■ Problem: When you reproduce the listing, keep every word as it is and drop the pictures.

■ Raw data:
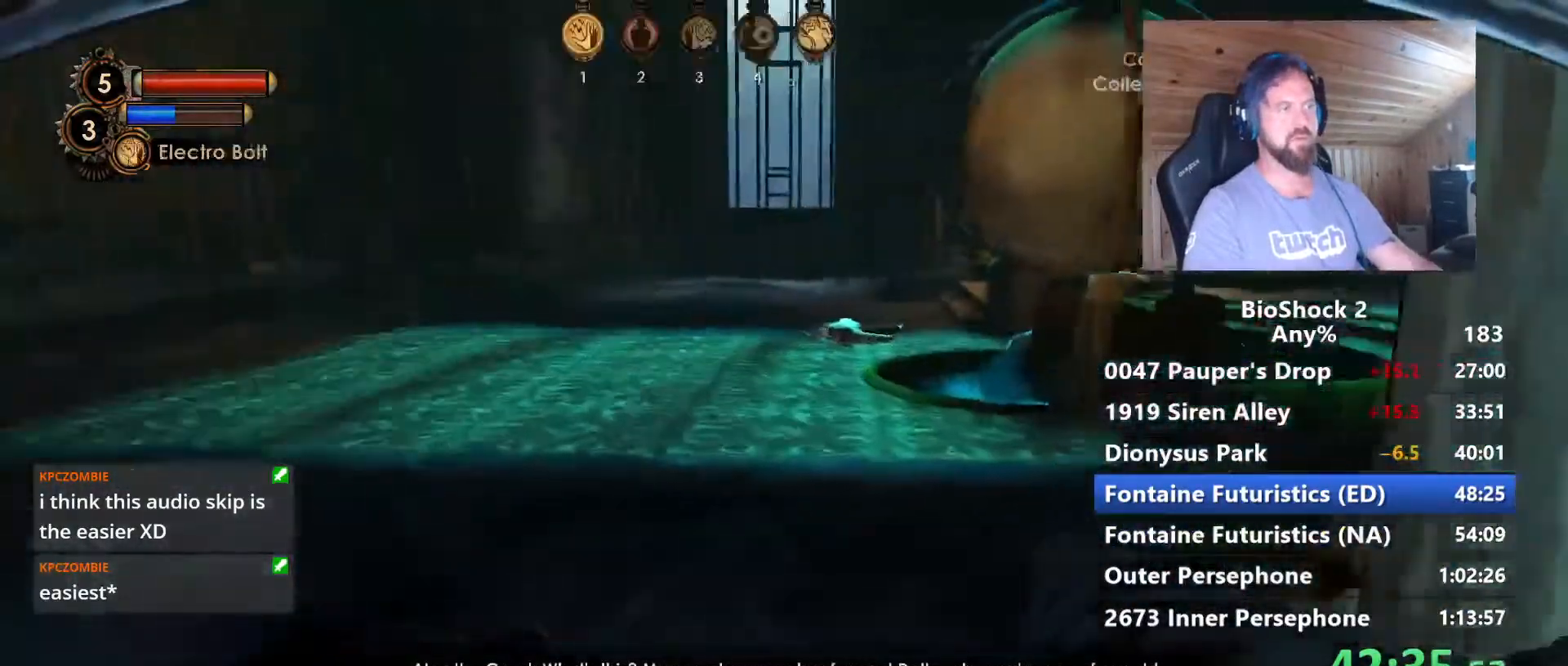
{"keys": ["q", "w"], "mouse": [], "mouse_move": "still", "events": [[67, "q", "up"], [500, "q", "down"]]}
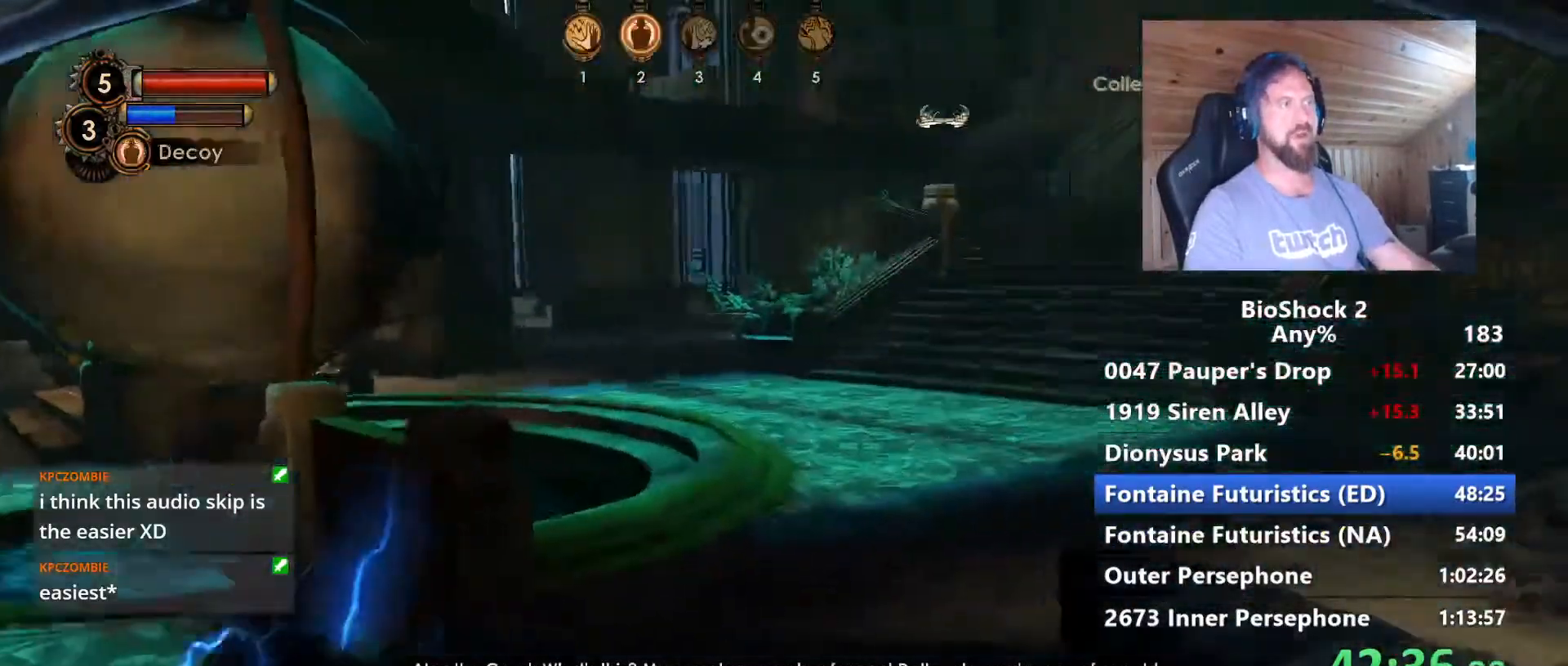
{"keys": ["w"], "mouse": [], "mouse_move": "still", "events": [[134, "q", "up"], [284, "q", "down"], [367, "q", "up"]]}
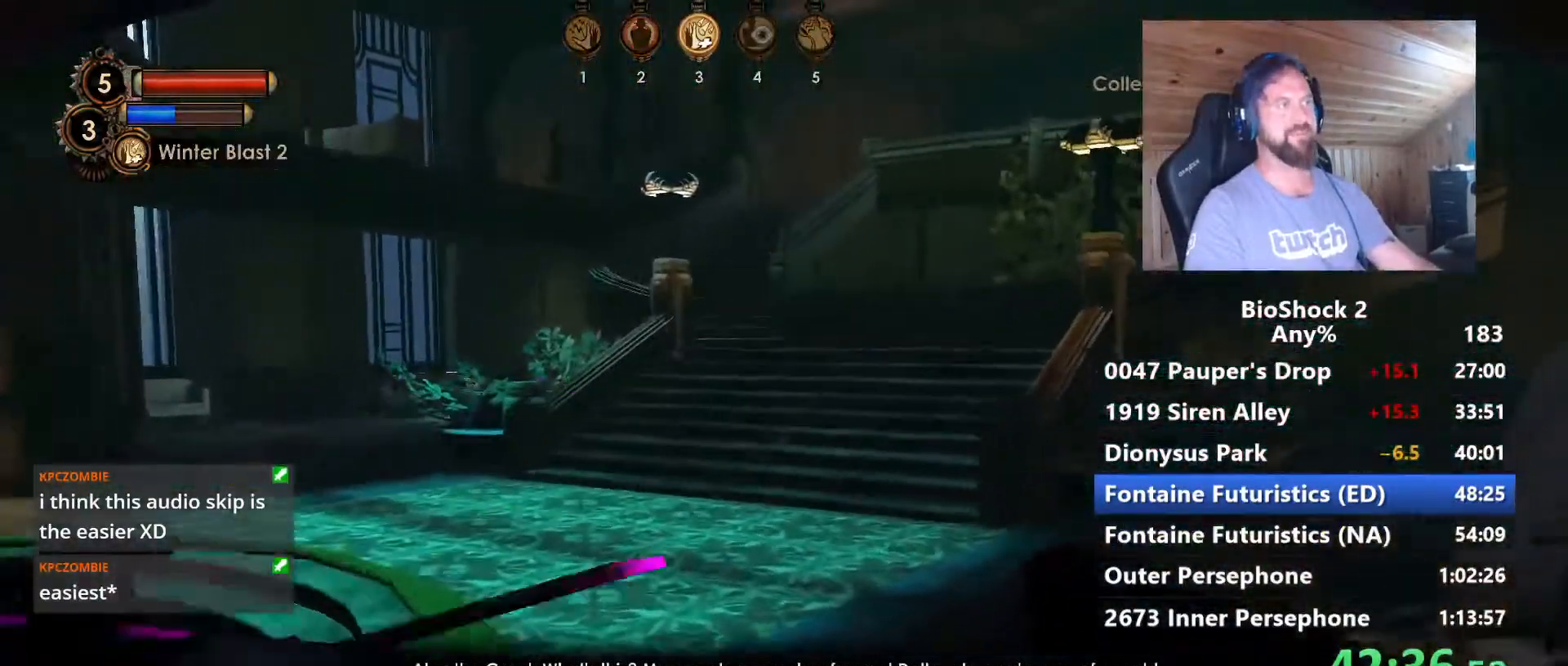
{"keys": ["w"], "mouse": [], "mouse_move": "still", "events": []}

■ Response to this exercise:
{"keys": ["q", "w"], "mouse": [], "mouse_move": "still", "events": [[67, "q", "up"], [500, "q", "down"]]}
{"keys": ["w"], "mouse": [], "mouse_move": "still", "events": [[134, "q", "up"], [284, "q", "down"], [367, "q", "up"]]}
{"keys": ["w"], "mouse": [], "mouse_move": "still", "events": []}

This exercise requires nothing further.